[保存済みのデータ項目]

__________

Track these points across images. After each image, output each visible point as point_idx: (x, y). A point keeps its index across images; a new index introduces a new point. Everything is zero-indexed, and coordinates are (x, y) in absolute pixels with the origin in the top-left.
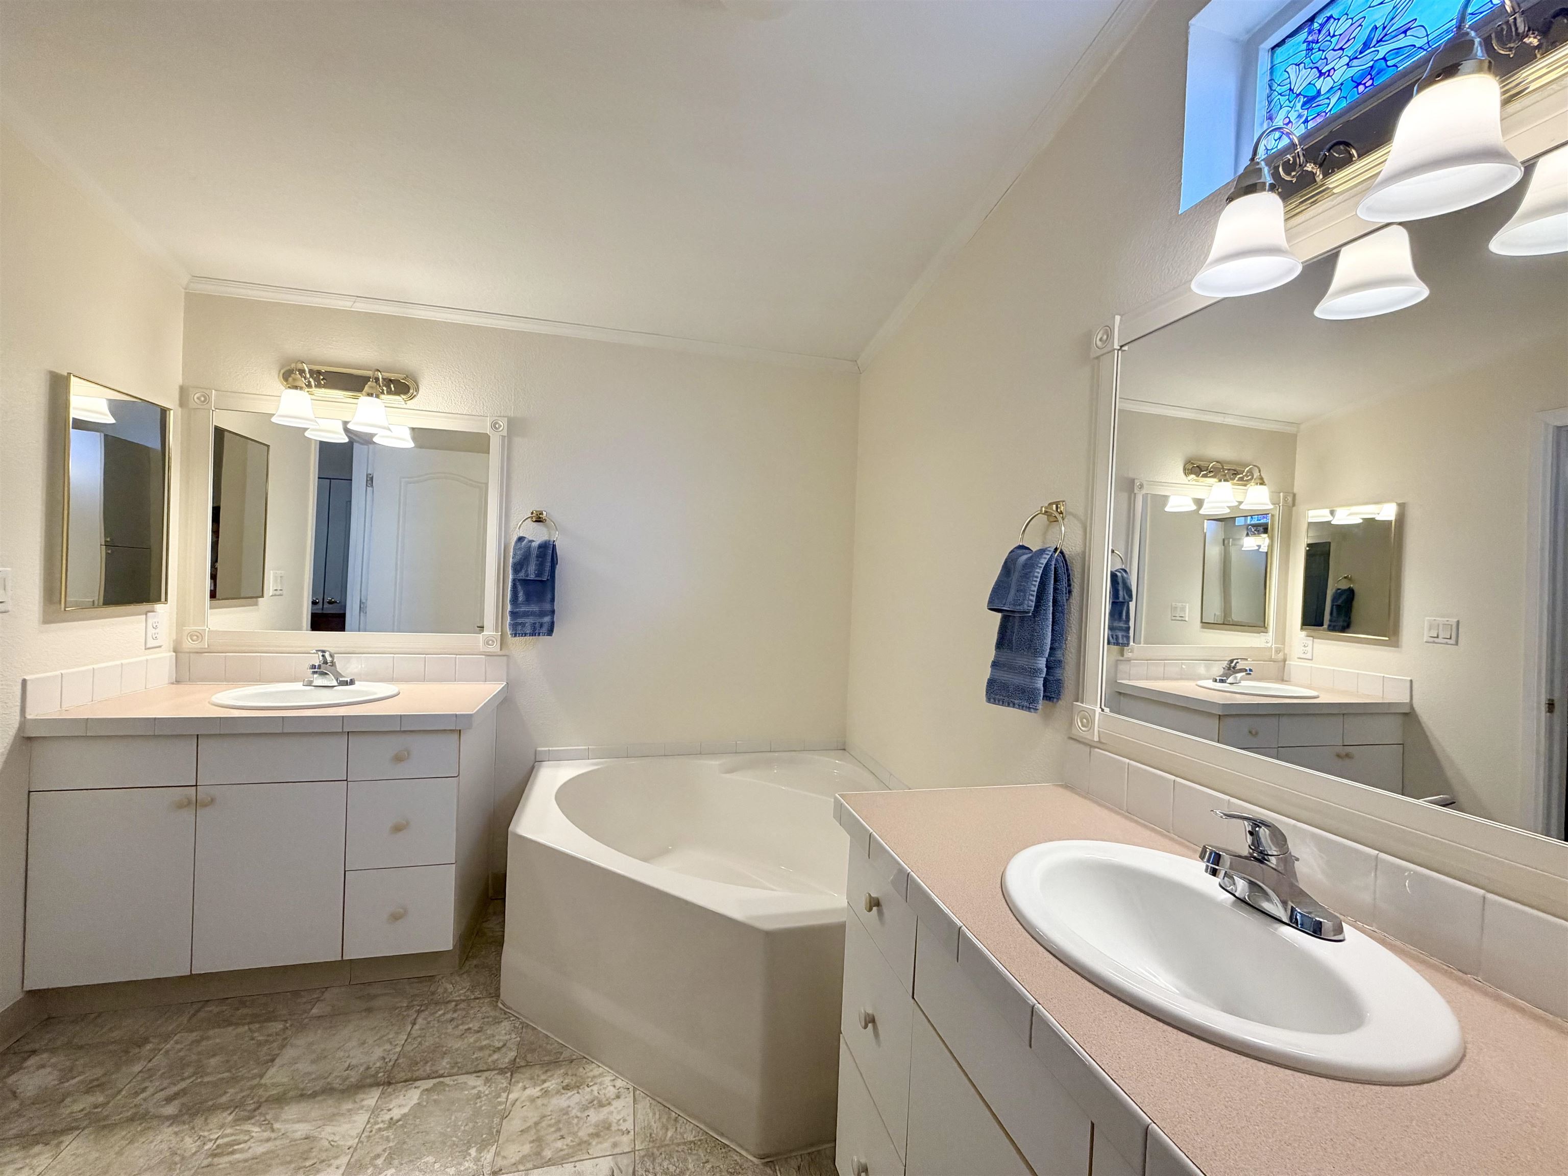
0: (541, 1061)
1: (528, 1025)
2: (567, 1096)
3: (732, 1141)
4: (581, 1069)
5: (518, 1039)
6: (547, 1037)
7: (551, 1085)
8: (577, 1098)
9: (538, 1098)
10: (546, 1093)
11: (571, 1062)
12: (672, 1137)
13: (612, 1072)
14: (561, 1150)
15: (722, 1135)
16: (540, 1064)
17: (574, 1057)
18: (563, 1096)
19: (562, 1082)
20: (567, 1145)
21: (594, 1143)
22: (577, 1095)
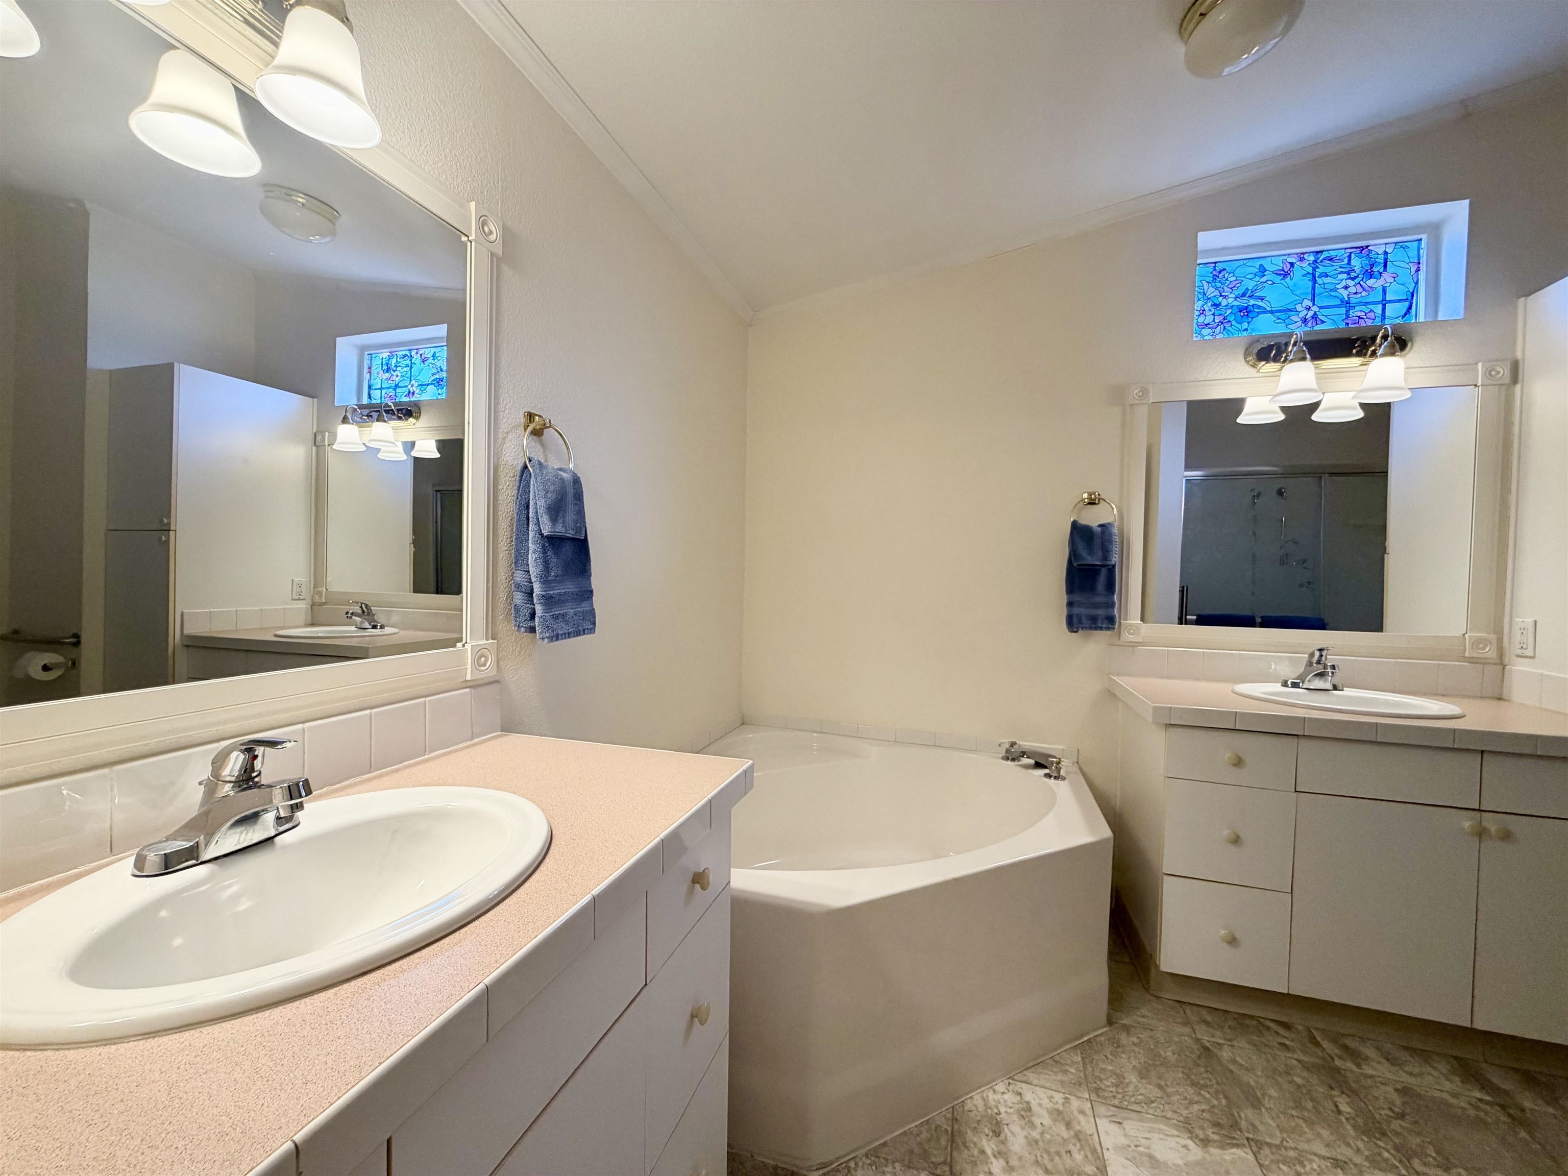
0: (946, 1148)
1: (875, 1150)
2: (1009, 1134)
3: (1087, 1033)
4: (972, 1115)
5: (897, 1165)
6: (905, 1133)
7: (989, 1147)
8: (1015, 1128)
9: (1007, 1162)
10: (999, 1154)
11: (956, 1120)
12: (1075, 1070)
13: (984, 1088)
14: (1086, 1157)
15: (1082, 1036)
16: (952, 1150)
17: (949, 1116)
18: (1008, 1138)
19: (987, 1135)
20: (1079, 1150)
21: (1078, 1128)
22: (1009, 1126)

__________

課題の目的 » 上のリスト全体を、「行番号」と「内容」の2列からなるMarkdownの表に変換してください。空行は除き、画像は表に含めないこと。

記述解答 »
| 行番号 | 内容 |
|---|---|
| 1 | Track these points across images. After each image, output each visible point as point_idx: (x, y). A point keeps its index across images; a new index introduces a new point. Everything is zero-indexed, and coordinates are (x, y) in absolute pixels with the origin in the top-left. |
| 2 | 0: (541, 1061) |
| 3 | 1: (528, 1025) |
| 4 | 2: (567, 1096) |
| 5 | 3: (732, 1141) |
| 6 | 4: (581, 1069) |
| 7 | 5: (518, 1039) |
| 8 | 6: (547, 1037) |
| 9 | 7: (551, 1085) |
| 10 | 8: (577, 1098) |
| 11 | 9: (538, 1098) |
| 12 | 10: (546, 1093) |
| 13 | 11: (571, 1062) |
| 14 | 12: (672, 1137) |
| 15 | 13: (612, 1072) |
| 16 | 14: (561, 1150) |
| 17 | 15: (722, 1135) |
| 18 | 16: (540, 1064) |
| 19 | 17: (574, 1057) |
| 20 | 18: (563, 1096) |
| 21 | 19: (562, 1082) |
| 22 | 20: (567, 1145) |
| 23 | 21: (594, 1143) |
| 24 | 22: (577, 1095) |
| 25 | 0: (946, 1148) |
| 26 | 1: (875, 1150) |
| 27 | 2: (1009, 1134) |
| 28 | 3: (1087, 1033) |
| 29 | 4: (972, 1115) |
| 30 | 5: (897, 1165) |
| 31 | 6: (905, 1133) |
| 32 | 7: (989, 1147) |
| 33 | 8: (1015, 1128) |
| 34 | 9: (1007, 1162) |
| 35 | 10: (999, 1154) |
| 36 | 11: (956, 1120) |
| 37 | 12: (1075, 1070) |
| 38 | 13: (984, 1088) |
| 39 | 14: (1086, 1157) |
| 40 | 15: (1082, 1036) |
| 41 | 16: (952, 1150) |
| 42 | 17: (949, 1116) |
| 43 | 18: (1008, 1138) |
| 44 | 19: (987, 1135) |
| 45 | 20: (1079, 1150) |
| 46 | 21: (1078, 1128) |
| 47 | 22: (1009, 1126) |